バイオリンと録音と

クラシックのコンサート、バイオリンの演奏方法、バイオリンのグッズについての記事多し。他、楽譜(Lilypond , Sibelius)、和声学、作曲、DTM関連を取り扱っております。

ピタゴラス

『2本のバイオリンのための組曲』を登録しておきました。
https://drive.google.com/open?id=1ynOSxS_4CD97qe05fArVmIE9hvtV6TD5

ピアノをバイオリンに合わせよ その3

前回の記事でPianoteqでのピタゴラス音律の作り方を解説しておいたが、音程マニアなら、まだ不十分であると気づいたはずである。でも臨時記号に関する深い知識がないと解説するのは難しいので、ブラームス先生からの問題という形式にしておいた。

まずは、問題を解く前にその予備知識として以下を書いておく。

※弦楽器奏者(音程マニア)のための予備知識


 ・ピタゴラス音律には、狭い半音と広い全音がある。
  広い全音から狭い半音を引き算すると広い半音が計算できる。

  
  狭い半音 比率256/243 90.255セント[=1200*log2(256/243)]
  広い全音 比率9/8   203.910セント[=1200*log2(9/8)]
  広い半音 203.910-90.255=113.685セント
 
 C#音は、D音から「狭い半音」低い音程、あるいは、C音より「広い半音高い」音程と考えることができる。

さあここからが、問題。ちなみに、この問題は藝大で出題された問題かもしれない(ほんとうか??)。


ブラームス先生からの問題

【問題1】


以下の楽譜で、ブラームス先生は、E音に#を付けていますが、ピアノの先生は、この音はF音と同じだと言っています。弦楽器奏者の立場ならどう回答しますか?

 ダブルシャープ
ブラームス作曲:交響曲第4番の第二楽章から 第一バイオリンパート


選択肢:

1.ピアノ先生の言っていることは正しい。そもそも先生が間違うはずがない。

2.E#はF#の導音である。E#がF#の導音であるならば、F#から90.255セント低い音がその音程になる。結果、F音よりも少し高い音になる。

3.E音よりも「狭い半音」高い音程がE#音である。90.255セント高くとればよい。結果は、F音と同じになるので、ピアノの先生の言っていることは正しい。

4.E音に対し「広い半音」高い音程がE#音である。結果は、F音よりも少し高い音になる。厳密には、ピタゴラスコンマ分の23.46セント高くなる。

5.上記の選択肢には正解がない。なにがピタゴラスだ。ハモるための垂直的音程を考慮していないのはオカシイだろう。

さあ、真実はどこにあるのか、私にはわからない。詳しくはバイオリンの先生に尋ねてみてほしい。


【問題2】

ブラームス先生は、なんとF音にダブル・シャープを付けていますが、この音はG音と同じですか?
97小節では、Gナチュラルにしているのに、102小節目ではFのダブルシャープです。これは絶対に意味があって書いてあると思うのですが。

ダブルシャープとナチュラルの違い
ブラームス作曲:交響曲第4番の第一楽章から 第一バイオリンパート

選択肢:

1.ピアノの先生は同じG音であると言っています。

- [記録の抜粋]
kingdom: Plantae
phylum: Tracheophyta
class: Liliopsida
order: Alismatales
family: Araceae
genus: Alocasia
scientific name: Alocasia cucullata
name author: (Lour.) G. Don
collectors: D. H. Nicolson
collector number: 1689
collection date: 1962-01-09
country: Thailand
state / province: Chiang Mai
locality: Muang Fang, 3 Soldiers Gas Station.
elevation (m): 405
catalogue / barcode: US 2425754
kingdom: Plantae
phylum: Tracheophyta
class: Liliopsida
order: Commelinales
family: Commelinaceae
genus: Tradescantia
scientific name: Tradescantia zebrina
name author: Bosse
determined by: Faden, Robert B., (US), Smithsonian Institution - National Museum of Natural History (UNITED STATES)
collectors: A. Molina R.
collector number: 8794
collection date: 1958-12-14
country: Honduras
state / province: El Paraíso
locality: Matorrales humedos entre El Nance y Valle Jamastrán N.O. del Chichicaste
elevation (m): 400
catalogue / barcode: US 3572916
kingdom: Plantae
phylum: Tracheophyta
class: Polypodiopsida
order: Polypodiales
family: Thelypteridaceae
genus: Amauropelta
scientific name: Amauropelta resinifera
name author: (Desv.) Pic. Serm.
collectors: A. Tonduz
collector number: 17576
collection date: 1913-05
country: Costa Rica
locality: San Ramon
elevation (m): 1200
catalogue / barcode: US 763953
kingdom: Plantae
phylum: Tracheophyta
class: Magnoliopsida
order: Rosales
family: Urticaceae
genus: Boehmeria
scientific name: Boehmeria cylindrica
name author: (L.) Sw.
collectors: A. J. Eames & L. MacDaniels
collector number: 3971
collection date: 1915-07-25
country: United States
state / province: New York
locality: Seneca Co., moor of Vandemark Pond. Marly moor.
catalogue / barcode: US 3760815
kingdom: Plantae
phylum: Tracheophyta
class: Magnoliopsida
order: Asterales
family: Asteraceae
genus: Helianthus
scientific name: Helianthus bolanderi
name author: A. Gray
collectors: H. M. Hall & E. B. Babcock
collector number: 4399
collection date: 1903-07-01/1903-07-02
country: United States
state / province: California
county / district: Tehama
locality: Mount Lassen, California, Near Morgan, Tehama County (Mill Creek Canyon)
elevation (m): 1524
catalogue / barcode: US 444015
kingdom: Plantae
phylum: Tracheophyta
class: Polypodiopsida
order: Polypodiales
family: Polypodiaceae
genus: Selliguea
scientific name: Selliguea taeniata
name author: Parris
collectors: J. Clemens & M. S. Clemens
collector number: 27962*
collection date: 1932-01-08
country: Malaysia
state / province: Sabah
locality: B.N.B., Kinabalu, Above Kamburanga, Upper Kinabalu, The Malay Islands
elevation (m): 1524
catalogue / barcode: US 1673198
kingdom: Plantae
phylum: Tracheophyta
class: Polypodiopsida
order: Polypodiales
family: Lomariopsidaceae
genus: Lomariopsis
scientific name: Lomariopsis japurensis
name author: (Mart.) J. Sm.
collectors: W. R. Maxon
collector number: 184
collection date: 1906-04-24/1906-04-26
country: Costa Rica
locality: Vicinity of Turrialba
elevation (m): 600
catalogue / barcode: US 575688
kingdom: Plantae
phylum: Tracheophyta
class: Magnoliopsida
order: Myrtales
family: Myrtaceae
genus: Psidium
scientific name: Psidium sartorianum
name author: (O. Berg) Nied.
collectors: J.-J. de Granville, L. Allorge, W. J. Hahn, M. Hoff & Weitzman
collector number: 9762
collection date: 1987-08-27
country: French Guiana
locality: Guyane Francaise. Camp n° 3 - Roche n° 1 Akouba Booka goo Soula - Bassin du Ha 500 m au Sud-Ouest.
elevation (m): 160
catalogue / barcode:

- [練習問題]
A: 提示文について、次の問いに答えてください。
(i) ピタゴラス音律の狭い半音の比率はいくつか。
(ii) 問題1の楽譜は、ブラームスのどの曲のどの楽章から取られているか。
(iii) 問題2で、97小節ではどの音が書かれているか。
B: 提示文の冒頭で、このブログが記事として扱うと述べている分野をすべて挙げてください。

- [各問の解答]
A:
(i) 256/243
(ii) 交響曲第4番の第二楽章(第一バイオリンパート)
(iii) Gナチュラル

B:
クラシックのコンサート
バイオリンの演奏方法
バイオリンのグッズ
楽譜(Lilypond、Sibelius)
和声学
作曲
DTM関連